═════ TEXT PASSAGE

To adopt tightly synchronized clocks for CockroachDB, the paper considers two main approaches:

  1. Adopting a commit-wait model: This approach, inspired by Google Spanner, involves waiting for a certain period after a transaction acquires all necessary locks to ensure that its changes are visible across the entire cluster. However, the implementation complexity was deemed significant for the current project, and this is not pursued.
  2. Dynamically adjusting uncertainty intervals: This approach focuses on dynamically reducing the size of uncertainty intervals by leveraging bounded timestamps provided by high-precision clock synchronization services, like AWS TimeSync. By dynamically adjusting these intervals based on the actual clock skew, the number of unnecessary transaction restarts can be significantly reduced, leading to improved performance.


TrueClock and ClockBound   

The authors implemented the second approach by modifying CockroachDB to utilize a TrueTime like API and ClockBound. They ran into practical challenges during implementation. Initial tests revealed that retrieving bounded timestamps from ClockBound introduced significant latency (50 microseconds) compared to standard system clock readings (60 nanoseconds). To address this, they ported the open-source ClockBound daemon as a Go library, called TrueClock, which allowed them to include it directly in CockroachDB as it is also written in Go. This in turn removed the need for a datagram request for each clock reading. This reduced clock reading latency from 50 microseconds to 250 nanoseconds, a negligible overhead for database operations.


Evaluation

To test their hypothesis and evaluate the transactional performance gains, the researchers modified CockroachDB to replace the static max_offset with dynamic values calculated based on real-time clockbound synchronization precision. They deployed a CockroachDB cluster consisting of three replicas across three availability zones in the eu-north-1 (Stockholm) region. As predicted, this change significantly reduced the uncertainty interval size, improving the database's ability to process transactions efficiently. The uncertainty intervals shrank by a factor of over 500 compared to the standard configuration, with maximum bounds of 1.4 milliseconds versus the default 500 milliseconds.

══════════

**THE PROBLEM**
Please answer these questions about the CockroachDB clock passage:
(a) Which of the two approaches was not pursued?
(b) What clock reading latency did TrueClock bring it down to?
(c) In which region was the test cluster deployed?

═════ DATA SECTION

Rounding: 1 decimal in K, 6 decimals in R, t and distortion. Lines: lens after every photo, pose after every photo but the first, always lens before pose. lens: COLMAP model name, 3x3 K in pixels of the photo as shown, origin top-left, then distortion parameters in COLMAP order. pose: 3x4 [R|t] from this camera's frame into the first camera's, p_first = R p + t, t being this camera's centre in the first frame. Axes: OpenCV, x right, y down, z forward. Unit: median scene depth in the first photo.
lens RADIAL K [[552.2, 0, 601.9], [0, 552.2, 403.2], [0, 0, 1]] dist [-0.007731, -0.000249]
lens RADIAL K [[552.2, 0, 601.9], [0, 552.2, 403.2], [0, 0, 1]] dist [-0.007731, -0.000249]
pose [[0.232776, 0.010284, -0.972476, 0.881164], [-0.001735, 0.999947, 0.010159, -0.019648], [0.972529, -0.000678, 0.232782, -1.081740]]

══════════

**EXERCISE SOLUTION**
(a) Adopting a commit-wait model
(b) 250 nanoseconds
(c) eu-north-1 (Stockholm)